This is a marble sculpture depicting two kids titled De handel en de scheepvaart (eng. Commerce and Transport) by Gilles-Lambert Godecharle and dated 1784. Commerce and Transport is allegorically represented by two kids, one wears a winged hat and carries a caduceus (known as a herald's staff, carried by Hermes in Greek mythology composed of two serpents- read more here) which readily identifies it as god Mercury (or Hermes); the other unknown kid sits upon a hay bale.
Gilles-Lambert Godecharle (2 December 1750 in Brussels ? 24 February 1835 in Brussels) was a Belgian sculptor, a student of Laurent Delvaux, "the only sculptor of international repute in Delvaux's retinue", who became one of two excellent representatives of Neoclassicism in the Austrian Netherlands.
In response to his early promise, he was given a stipend that empowered him to travel for his studies, first to Paris to Rome by empress Maria Theresa. Official commissions were received by him under William I of the Netherlands and under Napoleon.

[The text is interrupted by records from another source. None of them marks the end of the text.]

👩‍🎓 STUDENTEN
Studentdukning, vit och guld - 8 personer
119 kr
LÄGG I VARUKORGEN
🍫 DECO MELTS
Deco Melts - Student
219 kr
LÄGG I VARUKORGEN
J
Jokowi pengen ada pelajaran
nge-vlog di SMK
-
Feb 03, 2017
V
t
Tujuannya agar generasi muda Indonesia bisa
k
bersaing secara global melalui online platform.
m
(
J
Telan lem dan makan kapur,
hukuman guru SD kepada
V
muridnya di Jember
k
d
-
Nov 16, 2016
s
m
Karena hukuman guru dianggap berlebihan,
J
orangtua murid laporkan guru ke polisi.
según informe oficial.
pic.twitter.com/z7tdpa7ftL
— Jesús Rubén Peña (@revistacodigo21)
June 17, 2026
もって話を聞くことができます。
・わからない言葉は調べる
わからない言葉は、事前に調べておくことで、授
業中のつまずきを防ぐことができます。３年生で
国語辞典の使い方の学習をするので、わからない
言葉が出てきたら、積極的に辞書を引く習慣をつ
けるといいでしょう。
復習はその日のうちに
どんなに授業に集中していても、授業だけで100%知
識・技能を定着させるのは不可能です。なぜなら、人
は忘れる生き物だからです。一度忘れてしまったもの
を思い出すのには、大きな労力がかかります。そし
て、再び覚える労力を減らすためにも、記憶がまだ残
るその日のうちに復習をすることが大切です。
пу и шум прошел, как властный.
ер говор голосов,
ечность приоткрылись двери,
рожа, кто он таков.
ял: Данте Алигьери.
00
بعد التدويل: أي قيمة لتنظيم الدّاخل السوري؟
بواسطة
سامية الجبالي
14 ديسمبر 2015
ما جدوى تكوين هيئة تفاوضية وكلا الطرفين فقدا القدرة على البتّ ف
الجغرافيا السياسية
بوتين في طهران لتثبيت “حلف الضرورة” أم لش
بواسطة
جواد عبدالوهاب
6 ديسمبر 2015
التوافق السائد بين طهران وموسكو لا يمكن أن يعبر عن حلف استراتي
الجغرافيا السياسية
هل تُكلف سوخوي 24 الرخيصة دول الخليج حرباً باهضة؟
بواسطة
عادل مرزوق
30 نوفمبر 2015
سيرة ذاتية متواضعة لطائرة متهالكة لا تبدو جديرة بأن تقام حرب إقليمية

His pediment sculptures for the Chamber of Representatives and the Senate of the Austrian Netherlands, now the Belgian Federal Parliament, Brussels, (1781?82) are his most notable public commission, represented nowadays by a cautious copy following his models preserved at the Musées royaux des Beaux-Arts de Belgique, Brussels but by far the largest part of his result was in portrait busts.
His son Napoleon Godecharle bequeathed a significant part of the family fortune to the City of Brussels, to create the Prix Godecharle for architects, sculptors and painters.